══ EXERCISE MATERIAL ══
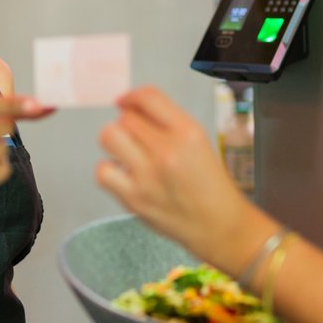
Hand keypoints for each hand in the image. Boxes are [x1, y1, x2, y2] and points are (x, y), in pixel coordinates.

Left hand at [95, 86, 264, 269]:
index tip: (126, 102)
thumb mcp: (199, 142)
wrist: (219, 225)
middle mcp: (167, 151)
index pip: (148, 97)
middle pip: (126, 118)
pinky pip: (103, 171)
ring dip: (115, 142)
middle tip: (138, 138)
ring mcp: (148, 175)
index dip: (132, 97)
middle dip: (129, 125)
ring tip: (128, 153)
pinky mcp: (134, 198)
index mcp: (188, 132)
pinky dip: (109, 170)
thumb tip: (131, 107)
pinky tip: (124, 174)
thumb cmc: (210, 186)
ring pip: (109, 136)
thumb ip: (168, 123)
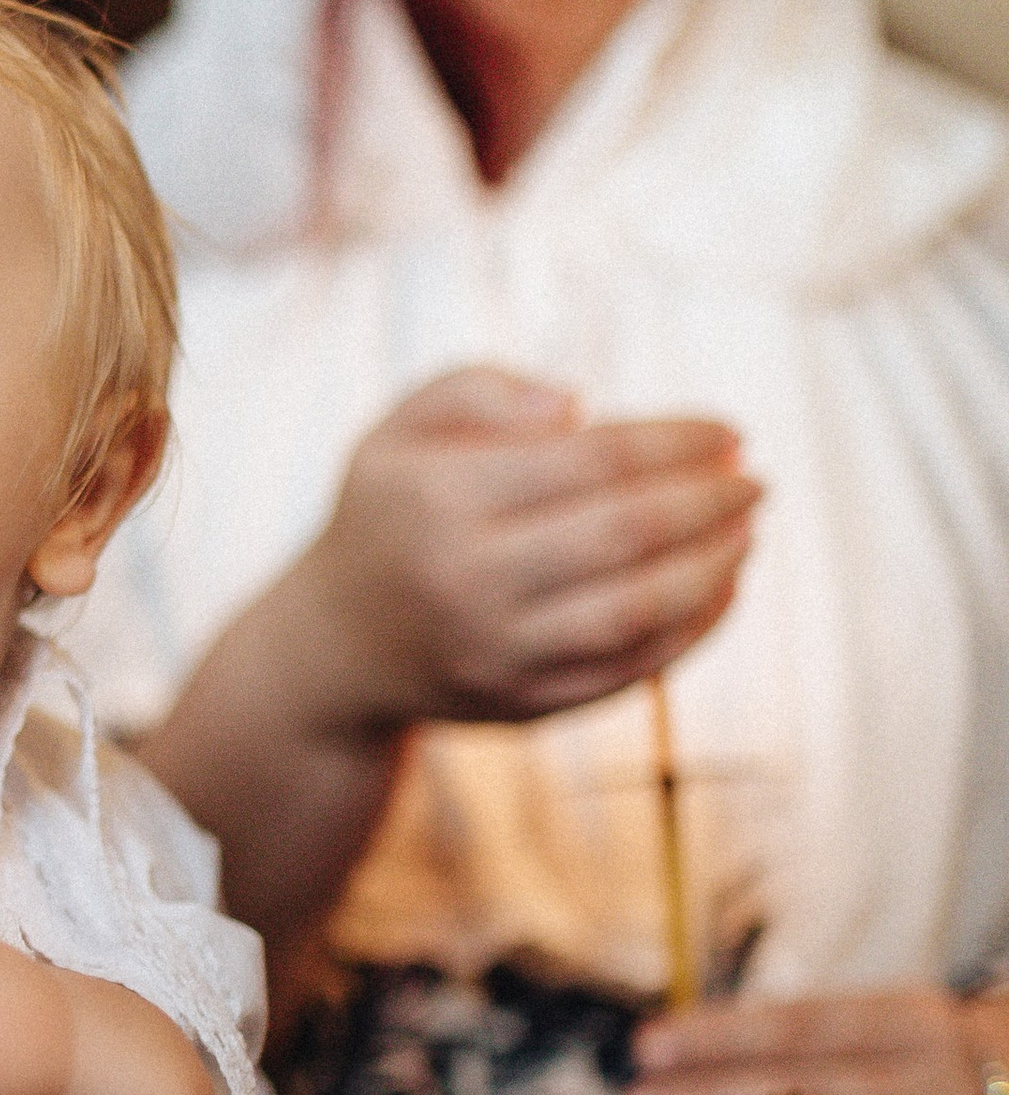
═══
WHAT IS BEING ASKED
Word for word, repeat only the lines from the line containing "index mcp: (188, 132)" through the end of the data, without any pictures.

RESPONSE AREA
index mcp: (188, 132)
pinky dip: (109, 170)
thumb tip: (131, 107)
pinky tip: (124, 174)
thumb cmc: (210, 186)
ring pip: (109, 136)
thumb ip: (168, 123)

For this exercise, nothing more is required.